Start DATA FOR THIS EXERCISE

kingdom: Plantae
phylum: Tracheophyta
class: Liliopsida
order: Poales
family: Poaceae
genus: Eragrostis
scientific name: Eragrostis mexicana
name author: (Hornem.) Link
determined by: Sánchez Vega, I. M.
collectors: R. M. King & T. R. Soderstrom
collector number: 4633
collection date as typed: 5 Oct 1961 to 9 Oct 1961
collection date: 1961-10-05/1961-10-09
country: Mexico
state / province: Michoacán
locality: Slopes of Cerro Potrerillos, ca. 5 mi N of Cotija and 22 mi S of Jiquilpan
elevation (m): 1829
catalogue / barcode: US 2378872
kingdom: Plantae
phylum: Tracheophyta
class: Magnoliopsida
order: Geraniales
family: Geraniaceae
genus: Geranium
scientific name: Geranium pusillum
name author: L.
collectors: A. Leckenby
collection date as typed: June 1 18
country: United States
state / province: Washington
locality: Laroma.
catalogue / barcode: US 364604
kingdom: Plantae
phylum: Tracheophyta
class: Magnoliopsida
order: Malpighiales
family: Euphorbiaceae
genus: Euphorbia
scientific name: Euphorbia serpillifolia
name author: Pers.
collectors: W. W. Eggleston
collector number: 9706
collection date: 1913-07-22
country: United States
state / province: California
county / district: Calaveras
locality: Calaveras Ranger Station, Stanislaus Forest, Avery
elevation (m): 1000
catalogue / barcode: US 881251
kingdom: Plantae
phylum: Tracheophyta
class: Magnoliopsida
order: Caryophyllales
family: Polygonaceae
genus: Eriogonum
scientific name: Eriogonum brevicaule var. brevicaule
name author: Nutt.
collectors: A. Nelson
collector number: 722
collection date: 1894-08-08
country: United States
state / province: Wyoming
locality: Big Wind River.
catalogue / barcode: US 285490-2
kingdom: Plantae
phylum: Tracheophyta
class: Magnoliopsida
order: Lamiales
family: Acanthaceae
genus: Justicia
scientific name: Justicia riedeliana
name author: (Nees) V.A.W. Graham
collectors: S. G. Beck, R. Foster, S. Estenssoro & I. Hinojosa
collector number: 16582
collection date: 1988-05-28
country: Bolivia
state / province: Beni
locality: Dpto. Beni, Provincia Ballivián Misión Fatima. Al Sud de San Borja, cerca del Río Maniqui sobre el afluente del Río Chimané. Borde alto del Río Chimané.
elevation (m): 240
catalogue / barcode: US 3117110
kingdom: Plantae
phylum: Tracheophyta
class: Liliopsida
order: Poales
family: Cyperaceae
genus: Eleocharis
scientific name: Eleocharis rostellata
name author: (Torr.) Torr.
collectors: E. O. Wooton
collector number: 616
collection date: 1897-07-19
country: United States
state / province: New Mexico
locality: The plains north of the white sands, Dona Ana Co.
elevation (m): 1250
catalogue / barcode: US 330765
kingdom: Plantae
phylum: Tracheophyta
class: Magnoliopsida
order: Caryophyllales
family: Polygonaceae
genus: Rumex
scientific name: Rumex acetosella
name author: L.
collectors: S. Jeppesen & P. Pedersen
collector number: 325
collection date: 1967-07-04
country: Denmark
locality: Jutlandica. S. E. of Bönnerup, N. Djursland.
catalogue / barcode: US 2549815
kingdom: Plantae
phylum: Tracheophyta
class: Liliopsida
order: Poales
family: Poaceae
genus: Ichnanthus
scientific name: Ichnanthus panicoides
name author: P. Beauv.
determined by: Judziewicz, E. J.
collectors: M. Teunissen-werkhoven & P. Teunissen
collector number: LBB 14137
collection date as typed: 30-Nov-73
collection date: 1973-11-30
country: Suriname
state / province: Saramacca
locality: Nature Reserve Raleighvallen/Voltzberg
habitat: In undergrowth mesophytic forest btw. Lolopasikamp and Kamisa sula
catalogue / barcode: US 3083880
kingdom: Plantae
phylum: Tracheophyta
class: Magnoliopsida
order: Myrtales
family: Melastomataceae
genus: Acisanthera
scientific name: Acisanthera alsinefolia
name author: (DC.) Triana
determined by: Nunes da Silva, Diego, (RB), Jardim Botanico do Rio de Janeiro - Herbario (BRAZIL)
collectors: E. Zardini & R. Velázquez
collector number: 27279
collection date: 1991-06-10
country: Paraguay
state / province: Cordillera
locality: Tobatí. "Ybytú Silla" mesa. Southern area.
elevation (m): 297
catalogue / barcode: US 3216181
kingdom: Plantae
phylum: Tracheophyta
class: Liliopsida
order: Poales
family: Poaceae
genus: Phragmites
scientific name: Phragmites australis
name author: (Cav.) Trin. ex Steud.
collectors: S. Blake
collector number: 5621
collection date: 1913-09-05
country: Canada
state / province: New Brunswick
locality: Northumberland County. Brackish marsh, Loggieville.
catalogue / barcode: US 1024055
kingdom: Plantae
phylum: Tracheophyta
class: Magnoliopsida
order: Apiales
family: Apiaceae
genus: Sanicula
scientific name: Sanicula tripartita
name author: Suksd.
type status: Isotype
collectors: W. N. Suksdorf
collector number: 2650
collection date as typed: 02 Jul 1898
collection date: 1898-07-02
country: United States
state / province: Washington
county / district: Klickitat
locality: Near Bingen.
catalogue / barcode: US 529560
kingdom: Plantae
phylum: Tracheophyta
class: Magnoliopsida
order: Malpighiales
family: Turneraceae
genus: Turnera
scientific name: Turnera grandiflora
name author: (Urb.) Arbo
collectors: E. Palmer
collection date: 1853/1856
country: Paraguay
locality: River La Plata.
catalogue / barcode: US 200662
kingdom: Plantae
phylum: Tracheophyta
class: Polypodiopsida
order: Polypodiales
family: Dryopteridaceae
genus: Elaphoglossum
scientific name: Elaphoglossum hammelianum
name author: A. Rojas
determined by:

End DATA FOR THIS EXERCISE

▶ **PROBLEM TO WORK ON**
Render the listing above as a JSON list of strings, one string per line with blank lines omitted. Cover everything from the line containing "class: Polypodiopsida" down to the end of the listing.

▶ **SOLUTION FOR THIS EXERCISE**
[
  "class: Polypodiopsida",
  "order: Polypodiales",
  "family: Dryopteridaceae",
  "genus: Elaphoglossum",
  "scientific name: Elaphoglossum hammelianum",
  "name author: A. Rojas",
  "determined by:"
]